The most important thing you must do to maintain a princess aura is to smile. Smiling makes a huge difference on how you are perceived by those around you. It makes you look approachable, friendly, and it encourages others to smile and become happier as a result. This is the easiest thing for introverts to do in social situations because it does not require any conversational skills. Making small talk is often a necessary evil, but as long as you're smiling, people will be less likely to notice if you're not that good at it. Another thing you should do to show people that you are a benevolent modern princess is to put your phone away. A princess takes an interest in those around her first and foremost. Staring at a phone makes it look as if you are more interested in yourself than the other people at the event, even if you are actually trying to check on a friend who is late or share pictures of other people present. There is a time and a place for everything.

A good way to participate in a conversation despite being an introvert is to find common ground with the people you are with. Many introverts can become very talkative when it comes to things they like, so finding things you have in common is key to social situations. It also helps to ask a lot of questions and take an interest in others to avoid having to talk too much if it makes you uncomfortable. This shows that you are selfless, like a princess. Another way to project your princess aura without needing to start a conversation is to put effort into how you dress. If people notice that you are wearing clothes that stand out from the crowd, they will compliment you on your fashion sense, which gives you an opening to return the compliment and talk about where you got the outfit. Looking nice for others also makes people feel happier by spreading positive aesthetic energy.
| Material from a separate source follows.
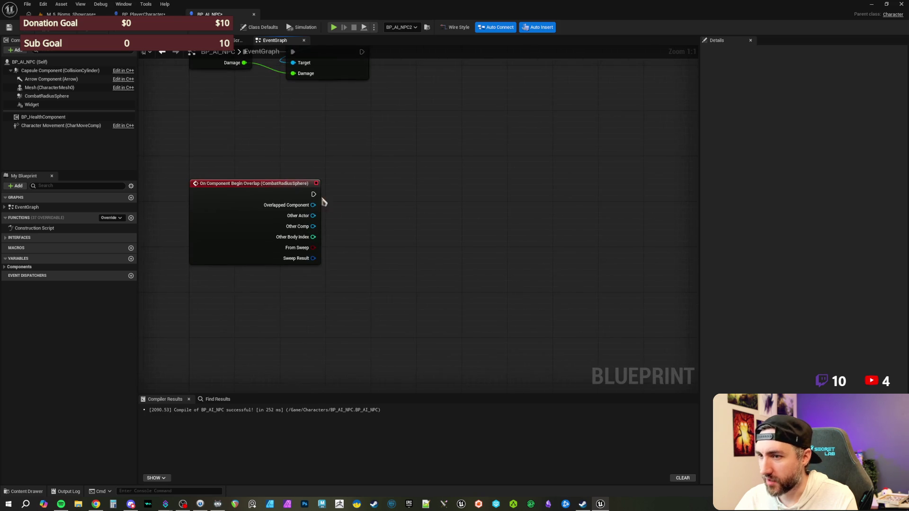
left_click_drag(291, 221, 344, 208)
type("cast to")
Though being a princess does mean putting on airs occasionally, you should never hide who you are from the world entirely. Repressing emotions can be very dangerous and lead to severe psychological disorders. Close family members and friends won't care if you're always smiling or only asking about them. Princesses need to use their best judgement to decide which events require airs and which don't. Princess Desmia learned this important lesson in the novel Palace of Lies. Usually, these rules apply to parties, conventions, and special celebrations. Disney asks their princess cast members to employ many of the techniques listed here at their theme parks because they want to make sure their guests are happy during their visit. That's why you'll never find a princess there who brings up the sadder parts of her story.

Being an introvert can make it difficult to be your best princess self all of the time, but do not despair. Smiling, looking your best, and taking an interest in others are great ways to show the world that you are a princess without having to be the life of the party. Some days will be harder than others, depending on your mood. With the right amount of effort, I believe it is possible for introverted girls to show the world that they are princesses without having to compromise who they really are.


Hope35 said…
We see our share of mystic superhero teams where a princess is the leader but it's NEVER an introverted princess. The Leader is always over-confident, clumsy or sometimes both (if raised in certain ways can also be "clumsy" in a sense of not knowing or understanding people who live outside her castle and being too arrogant about them, at least at 1st).

Me, I'd love to see a real project where the team's Leader IS the shy one, the one who surprises people with how strong and confident she really is, perhaps some or all of her teammates most of all, including the one or more who are very extroverted and lean towards arrogance and think they SHOULD be the Leader instead of her because they are the strong confident one, not the wallflower they have who would seem weak until they learn of her inner strength, though they may lean towards being cocky and reckless and need to have a Leader to help teach them some sense instead of actually being the Leader themselves.